Dans les Prisons de Nantes, En Concert, 1996.


Si Mort a Mors, une ode à la duchesse Anne de Bretagne, adaptée d’une musique irlandaise « An Caìlin Rua », et sur un texte anonyme composé à la mort de la Duchesse.

Si Mort a Mors, An Heol A Zo Glaz, 1981.


Pelot D’Hennebont, la lettre d’un soldat à sa mère, relatant ses hauts faits de guerre, basée sur la lettre de Pelot de Betton, recueillie au début du XXème siècle.

Pelot d’Hennebont, Suite Gallaise, 1974.


La Jument de Michao, sans conteste le plus grand succès de Tri Yann. C’est une chanson que l’on retrouve avec plusieurs variantes dans tout le répertoire de la chanson populaire traditionnelle, mais c’est Tri Yann qui l’a vraiment rendue célèbre.

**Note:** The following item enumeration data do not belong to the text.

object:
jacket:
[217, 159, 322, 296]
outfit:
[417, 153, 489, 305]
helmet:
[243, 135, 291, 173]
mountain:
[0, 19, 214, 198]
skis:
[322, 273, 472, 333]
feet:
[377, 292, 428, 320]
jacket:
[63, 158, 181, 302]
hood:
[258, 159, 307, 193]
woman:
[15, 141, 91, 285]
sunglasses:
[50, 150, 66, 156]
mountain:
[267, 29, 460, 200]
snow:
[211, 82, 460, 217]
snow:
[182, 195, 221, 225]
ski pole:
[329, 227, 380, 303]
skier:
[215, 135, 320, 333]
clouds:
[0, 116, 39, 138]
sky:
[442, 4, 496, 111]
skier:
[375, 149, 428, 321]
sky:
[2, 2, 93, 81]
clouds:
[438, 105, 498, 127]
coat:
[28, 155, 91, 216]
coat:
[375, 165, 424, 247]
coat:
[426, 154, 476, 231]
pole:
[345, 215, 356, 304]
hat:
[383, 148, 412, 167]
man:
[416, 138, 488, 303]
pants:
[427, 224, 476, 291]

La Jument de Michao, La découverte ou l’ignorance, 1976.
La découverte ou l'ignorance (couverture de l'album)
La découverte ou l’ignorance (album)


Les albums de Tri Yann ne sont pas seulement des compilations de chansons, mais plusieurs d’entre deux sont de vrais albums concepts, comme « Le Vaisseau de Pierre » adapté de la bande-dessinée d’Enki Bilal du même nom, « Belle et Rebelle », consacré à Nantes et aux nantais, et « Portraits », une série de portraits de personnalités, et aussi plus particulièrement dédié à Guillaume Seznec. Par ailleurs, leur réalisation est très soignée, rien n’est laissé au hasard : un vrai travail d’Orfèvre, un plaisir pour les oreilles.

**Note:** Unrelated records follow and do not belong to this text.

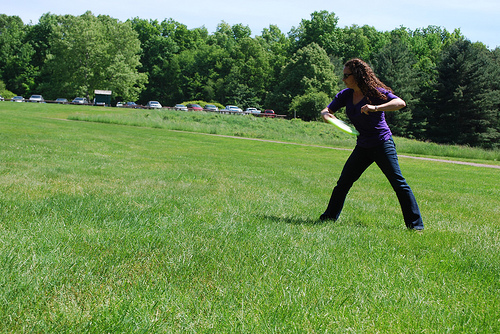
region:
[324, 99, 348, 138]
yellow Frisbee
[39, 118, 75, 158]
short green and yellow grass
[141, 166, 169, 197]
short green and yellow grass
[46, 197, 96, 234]
short green and yellow grass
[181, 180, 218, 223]
short green and yellow grass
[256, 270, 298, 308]
short green and yellow grass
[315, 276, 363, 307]
short green and yellow grass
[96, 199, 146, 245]
short green and yellow grass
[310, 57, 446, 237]
the woman has glasses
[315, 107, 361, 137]
the frisbee is white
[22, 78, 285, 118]
the cars are parked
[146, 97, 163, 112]
the car is white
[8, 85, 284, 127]
the cars are twelve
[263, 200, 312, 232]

Pour finir, il faut reconnaître Tri Yann comme le plus célèbre groupe de musique traditionnelle française et bretonne, mais aussi comme un groupe ayant composé de nombreuses chansons originales en français, dont certaines relatent des évènements historiques ou des faits réels. Malgré un travail très sérieux, Tri Yann ne manque pas d’humour dans l’interprétation de ses chansons et dans ses spectacles.

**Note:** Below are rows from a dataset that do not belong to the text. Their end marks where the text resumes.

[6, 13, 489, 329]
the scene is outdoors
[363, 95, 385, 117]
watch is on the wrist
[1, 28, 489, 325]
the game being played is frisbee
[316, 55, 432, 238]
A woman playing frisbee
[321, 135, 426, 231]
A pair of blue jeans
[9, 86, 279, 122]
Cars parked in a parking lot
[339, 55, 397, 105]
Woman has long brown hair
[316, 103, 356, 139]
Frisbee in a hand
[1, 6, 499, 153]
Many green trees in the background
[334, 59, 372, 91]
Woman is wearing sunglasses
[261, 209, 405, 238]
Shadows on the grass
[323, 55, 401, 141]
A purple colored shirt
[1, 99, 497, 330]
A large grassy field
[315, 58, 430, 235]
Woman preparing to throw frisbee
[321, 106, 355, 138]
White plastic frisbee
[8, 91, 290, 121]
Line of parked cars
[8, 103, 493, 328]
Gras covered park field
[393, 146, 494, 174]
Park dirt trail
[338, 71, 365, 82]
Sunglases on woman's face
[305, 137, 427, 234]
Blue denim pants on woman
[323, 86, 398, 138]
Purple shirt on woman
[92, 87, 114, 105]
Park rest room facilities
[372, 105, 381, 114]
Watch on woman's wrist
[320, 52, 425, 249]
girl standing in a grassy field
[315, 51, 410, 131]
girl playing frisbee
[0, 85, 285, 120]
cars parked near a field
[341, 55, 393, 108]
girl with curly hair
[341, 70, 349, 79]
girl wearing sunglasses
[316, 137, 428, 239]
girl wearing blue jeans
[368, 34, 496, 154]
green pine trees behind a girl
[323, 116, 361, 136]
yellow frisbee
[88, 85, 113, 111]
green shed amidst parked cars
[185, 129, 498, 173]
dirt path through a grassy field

Tri Yann, c’est aussi le plus vieux groupe français encore en activité, ayant battu le record des Frères Jacques (37 ans). On aurait aimé qu’ils continuent encore longtemps, tellement ils ont réussi à se renouveler tout au long de ces 50 années, et notamment à renouveler la composition du groupe, jusqu’à aujourd’hui.

La tournée d’adieu s’achèvera comme il se doit par 3 concerts à Nantes, dont le dernier aura lieu le 19 décembre.